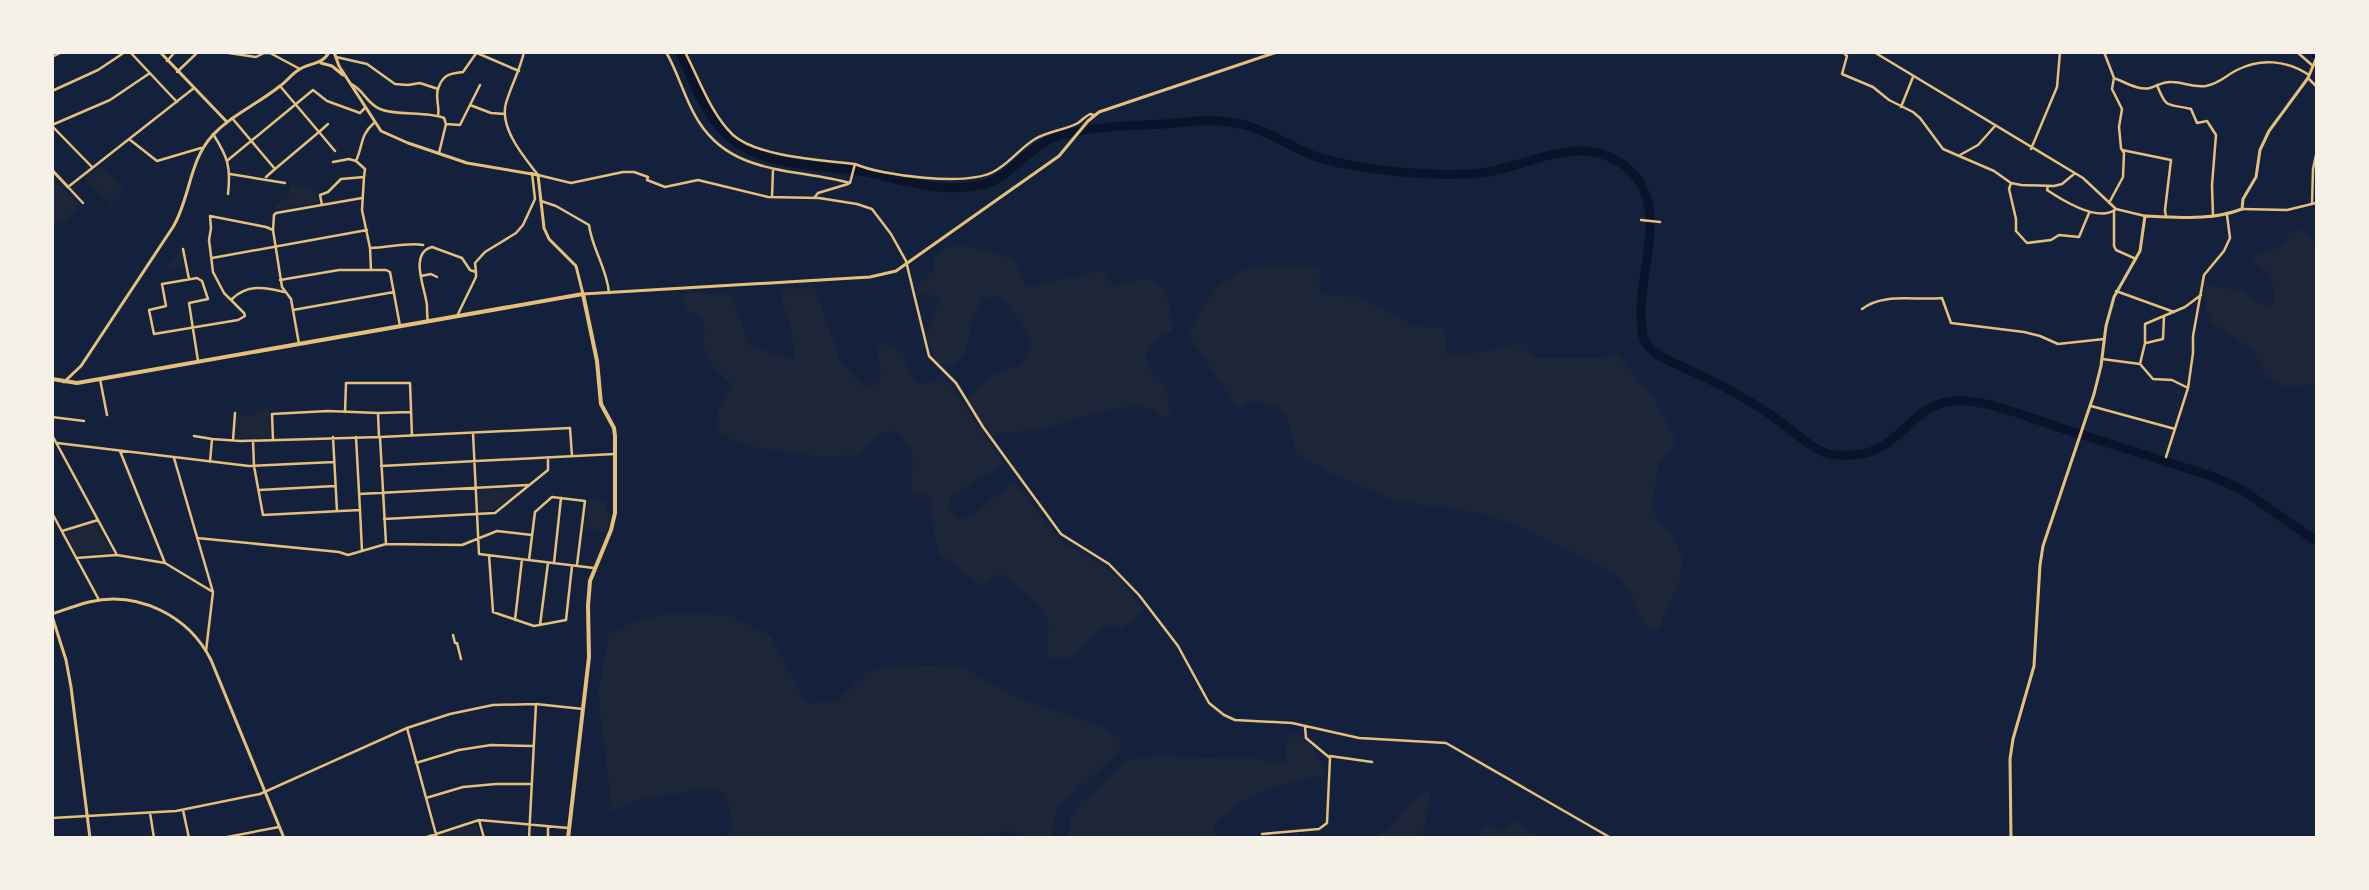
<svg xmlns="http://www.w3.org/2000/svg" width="2369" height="890" font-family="Ubuntu,sans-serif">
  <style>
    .green { fill: #1d2539 }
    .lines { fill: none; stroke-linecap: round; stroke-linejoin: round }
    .river { stroke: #0b132b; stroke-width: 9 }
    .minor { stroke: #e5c07b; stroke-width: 2.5 }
    .tertiary { stroke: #e5c07b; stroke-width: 3 }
    .secondary { stroke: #e5c07b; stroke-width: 3 }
    .primary { stroke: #e5c07b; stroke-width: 4 }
  </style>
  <rect width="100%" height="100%" fill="#14213d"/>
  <path class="green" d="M103,166L124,191L112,205L85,179Z
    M52,181L60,183L79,206L65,222L53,224Z
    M306,183L318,193L317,203L273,210L283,199L288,198L291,184L298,187Z
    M2301,229L2307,233L2316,245V384L2285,387L2267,377L2253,350L2214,325L2207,313L2204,285L2242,290L2261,304L2268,306L2274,301C2273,276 2271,274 2250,259L2257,254L2279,248L2293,230Z
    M963,246C971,247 1009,256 1013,260C1020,267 1021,279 1028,287L1105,270L1111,284C1124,286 1139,277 1150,279C1168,282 1173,318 1173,331C1156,337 1140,349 1150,368C1153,375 1162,379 1165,386C1169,395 1169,404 1170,413L1165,419C1161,416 1156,411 1152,409C1120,400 1076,421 1045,428C1027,431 1009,431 992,436L967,399C983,379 998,372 1022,364L1030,344L1022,323L998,296L983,299L973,319L965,355L953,364H938L925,340L939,299L933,296L918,294L917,287L933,271L935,256L947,247Z
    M181,250L184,267L164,271Z
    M1273,266L1319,267L1320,294L1360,297L1415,326L1445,329V355L1484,352L1520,343L1527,345L1535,358H1600L1618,355L1654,398L1676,440L1673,447L1658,464L1652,508L1659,522L1674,538L1683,560L1679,582L1664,615L1660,630L1653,631L1643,622L1629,589L1614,573L1509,522L1480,513L1392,500L1325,471C1317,463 1303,462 1296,452C1293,448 1293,442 1292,437C1286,407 1281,406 1251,401L1239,409L1187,333L1216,288L1242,269Z
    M779,288L816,289L837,351V358L863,386L878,384L881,376L877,348L885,344L892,345L904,356L915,383H930L943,374L1004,464L949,498L952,513L958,518L973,515L1014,481L1061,542L1101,564L1121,581L1143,610L1122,630C1096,617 1091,647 1074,656C1068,659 1057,659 1051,660C1042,648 1052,632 1047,618C1039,600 1015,585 1000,572L987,583L979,584L939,554L932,523L931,502L927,495L914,493C907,478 917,462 910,448C907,442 901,436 897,431L881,432L857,455L823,457L746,446L721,434L716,428L718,410L731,384C722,375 713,368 707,357C696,334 719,323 685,310L682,293L731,295L750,346L793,360V338Z
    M269,407L271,436L269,438H234L236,414L250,416Z
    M519,488V490L494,510H479V490Z
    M588,499L604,501L608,513L611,514L606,532L584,530Z
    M95,522L112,551L111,553L76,554L66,534L67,531Z
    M667,614L730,615L771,636L806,703L836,702L869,671L883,667L960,665L1019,699L1106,728L1119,737L1120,751L1057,809L1051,837H1029L1009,831L956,838L726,837C739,826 728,807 724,793L710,788L637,800L612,812L598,693L609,633L638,620Z
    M1291,733H1298C1308,745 1327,759 1324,775C1288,783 1256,788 1228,813C1221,818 1216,822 1213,830L1219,837H1068L1070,819L1078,806L1127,760L1161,755L1201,758L1242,757L1279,763L1287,761L1286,747Z
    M1426,790L1431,796L1422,837H1376L1394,824L1414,799Z
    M1515,819L1535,834L1533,837H1477L1487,823L1504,831Z
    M477,824L481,837L439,838L440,834Z"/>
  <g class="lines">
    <path class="river" d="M680,52C694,83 705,117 732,139C767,168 823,165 866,172C890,177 914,185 938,187C953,189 980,187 993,181C1010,173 1027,152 1045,142C1075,126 1130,126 1164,124C1185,122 1208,119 1229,122C1260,125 1286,145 1314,156C1355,170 1427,176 1471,174C1522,172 1574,130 1622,164C1671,198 1641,263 1641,311C1641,320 1641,331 1644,339C1652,356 1673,362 1689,370C1720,384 1750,400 1778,420C1792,430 1807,445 1823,452C1831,456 1842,455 1851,455C1899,455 1911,403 1954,401C1987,399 2029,418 2061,428C2111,444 2161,460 2211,476L2241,489L2316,541
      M2315,52L2316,54"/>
    <path class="minor" d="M130,52L177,102
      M222,52L256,57L264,53H270L300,69
      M524,52C520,70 511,86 506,103C499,128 524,157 538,175L571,183L623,172H634L648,177L647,180L665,187L698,180L768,197L819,198L857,204L872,209L891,234L906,261L929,356L956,383L983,427L1061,534L1109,564L1139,595L1178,646L1209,703L1224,715L1235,720L1292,723L1359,738L1446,743L1611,838
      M666,52C679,74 685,101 699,122C733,176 796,168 850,183
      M685,52C699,79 711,114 733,135C758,157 822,160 855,164C882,176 966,186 993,172C1009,164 1020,148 1035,139C1049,131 1065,130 1078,123C1082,120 1086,116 1090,114L1094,115
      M1843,52L1847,56L1842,74L1873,87L1889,100L1913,112L1920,118L1943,149L1994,171L2011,183L2021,185L2054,186L2062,184L2074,174
      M1874,52L2083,178L2116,209L2145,216
      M2104,52L2114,78C2125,82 2139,91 2150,88C2159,85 2164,81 2172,82C2184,82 2193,88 2206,86C2220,83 2225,76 2237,70C2260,58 2287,60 2309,75
      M2297,52L2313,66
      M477,53L519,71
      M52,57L62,52
      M336,57L367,64L395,84L408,85L420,83L438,89C443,74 449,74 463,72L477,52
      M167,61L175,52
      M177,72L198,52
      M2308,78L2316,86
      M351,84C364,90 366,103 380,109C395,116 427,111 444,118L446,124L439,153
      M2157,85C2167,111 2168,103 2191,109L2197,123L2207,121L2216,135L2212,185L2213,216
      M438,89C435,98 440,107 438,116
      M52,91L98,70L125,52
      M470,105L491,113L505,114
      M1901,107L1913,77
      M232,118L275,169L319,132L280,86
      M328,124L319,132L335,151
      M446,124L460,125L480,85
      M52,125L110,100L150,73
      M52,126L92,167
      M213,134C228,157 231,167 228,194
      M129,139L157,161L201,148
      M2031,149L2057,87L2060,52
      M2122,150L2171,160L2165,210L2166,217
      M1960,155L1978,145L1995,126
      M228,160L313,90L327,101L360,113L365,108
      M333,162L349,159L356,161
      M230,174L285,183
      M266,177L275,169
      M364,177L365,169L356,161C363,146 360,135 374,123
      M850,183L855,164
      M2011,183L2009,189L2016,219V231L2027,243L2051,240L2059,235L2079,237L2089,213
      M2048,186L2047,190C2062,200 2099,223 2116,209
      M772,197L773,170
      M814,198L818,193L848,184
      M541,201L556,206L589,225C592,249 607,268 609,293
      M83,203L68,187L194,88
      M2109,203L2123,177L2124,153L2121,148L2119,127L2122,109L2112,89L2114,78
      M2312,204L2313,169L2316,155
      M322,205L320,195L328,192L341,179L364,177L362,210L370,248L371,270
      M2242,209L2287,210L2316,203
      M2114,211V246L2116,250L2136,259
      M1641,220L1660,222
      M370,248C388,248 406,242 423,245
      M183,249L189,279
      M212,258L367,230
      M476,272L475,263L485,252L516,233L523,225L535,199L532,173
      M421,276L431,274L437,277
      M280,280L339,270H386L390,272L400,326
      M2116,291L2174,312
      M232,299C247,284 265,287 284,292
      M1862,309C1884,292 1916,301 1942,298L1951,323L2024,332L2040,336L2058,344L2104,339
      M293,310L394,292
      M428,322C427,316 427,311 427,306C426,290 408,253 432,247L462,258L470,270L476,272V277L457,316
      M2146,343L2163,339L2164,316
      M299,344L291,299L282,287L273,230L274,215L276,213L362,198
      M2102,359L2140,364L2153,379L2172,380L2188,388
      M198,361L189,303L208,299L202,281L197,278L162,284L166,306L149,310L154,334L238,320L245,316L244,313L224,293L213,272L209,240L211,228L210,216L266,227L273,230
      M2140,364L2145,343V324L2185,307L2201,295
      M100,379L107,415
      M2091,406L2175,429
      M345,412L346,383H410L412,436
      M378,413L411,412
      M52,417L84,421
      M473,433L479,554L594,568
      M52,435L117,555
      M194,436L212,439
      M333,437L337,511
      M356,437L360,510
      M380,437L386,544
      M233,440L235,413
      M273,440L272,414L328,411L378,413L379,437
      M253,441L254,466L263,515L360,510L362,551
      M57,443L249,466L334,462
      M120,451L165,563
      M2166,457L2188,388L2193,353V336L2204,275L2224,251L2230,238L2227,215
      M174,458L213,592L206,651
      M210,462L212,439L241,441L380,437L570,428L572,456
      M381,466L614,454
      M259,490L335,486
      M359,494L529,485
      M52,513L99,600
      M384,519L495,513L548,470V457
      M62,531L98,520
      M197,538L339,552L348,555L386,544L462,545L497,531L532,535
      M489,555L493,612L534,626L566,620L572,566
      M76,558L117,555L165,563L213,592
      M529,560L535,512L552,497L585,501L577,565
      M554,563L561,498
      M515,620L522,559
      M540,625L548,563
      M453,635L455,643
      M457,643L461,659
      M407,728L437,838
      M1330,756L1372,762
      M416,763L459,750L491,745L533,746
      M426,798L463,787L496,784H531
      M183,810L189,838
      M150,813L154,838
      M52,818L176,811L260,794L407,728L450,714L493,705L536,704L583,709
      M479,820L484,838
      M548,827V838
      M1262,834L1319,829L1327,823L1330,758L1306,738L1305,727
      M222,838L279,827
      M424,838L479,820L568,828
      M529,838L536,704"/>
    <path class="tertiary" d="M160,52L227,122
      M334,52L339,66L381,131L408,143L467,163L538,175L544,228L549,239L576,266L583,294
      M321,63L332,66L343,75
      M52,170L68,187
      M64,382L81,366L173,227C190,199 189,161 212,136C231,115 258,104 280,86C286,82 291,75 297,71C308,62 322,66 329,52
      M52,614C64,610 77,605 89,602C138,590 189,616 211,660L284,838
      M52,616L66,660L71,687L90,838"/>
    <path class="secondary" d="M583,294L870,277L896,271L1059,156L1088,121L1099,112L1277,52
      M2011,838L2010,759L2013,739L2034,666L2040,565L2043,546L2094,394L2101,366L2106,326L2114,297L2140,251L2145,216C2178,217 2211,221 2242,209L2243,199L2256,177L2260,150L2269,131L2308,78L2316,59"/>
    <path class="primary" d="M52,379L77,383L100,379L583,294L597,361L601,404L614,428L615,436V513L611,530L590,581L588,606L589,657L568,838"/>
  </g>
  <rect width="2369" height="890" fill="none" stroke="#f6f1e7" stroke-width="108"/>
</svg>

-------

TRY IT
Where the data above reaches the line holding "M473,433L479,554L594,568", begin printing, and stop after the line holding "M222,838L279,827". Each line must be reproduced exactly, with nothing else added.

SOLVED PROBLEM
      M473,433L479,554L594,568
      M52,435L117,555
      M194,436L212,439
      M333,437L337,511
      M356,437L360,510
      M380,437L386,544
      M233,440L235,413
      M273,440L272,414L328,411L378,413L379,437
      M253,441L254,466L263,515L360,510L362,551
      M57,443L249,466L334,462
      M120,451L165,563
      M2166,457L2188,388L2193,353V336L2204,275L2224,251L2230,238L2227,215
      M174,458L213,592L206,651
      M210,462L212,439L241,441L380,437L570,428L572,456
      M381,466L614,454
      M259,490L335,486
      M359,494L529,485
      M52,513L99,600
      M384,519L495,513L548,470V457
      M62,531L98,520
      M197,538L339,552L348,555L386,544L462,545L497,531L532,535
      M489,555L493,612L534,626L566,620L572,566
      M76,558L117,555L165,563L213,592
      M529,560L535,512L552,497L585,501L577,565
      M554,563L561,498
      M515,620L522,559
      M540,625L548,563
      M453,635L455,643
      M457,643L461,659
      M407,728L437,838
      M1330,756L1372,762
      M416,763L459,750L491,745L533,746
      M426,798L463,787L496,784H531
      M183,810L189,838
      M150,813L154,838
      M52,818L176,811L260,794L407,728L450,714L493,705L536,704L583,709
      M479,820L484,838
      M548,827V838
      M1262,834L1319,829L1327,823L1330,758L1306,738L1305,727
      M222,838L279,827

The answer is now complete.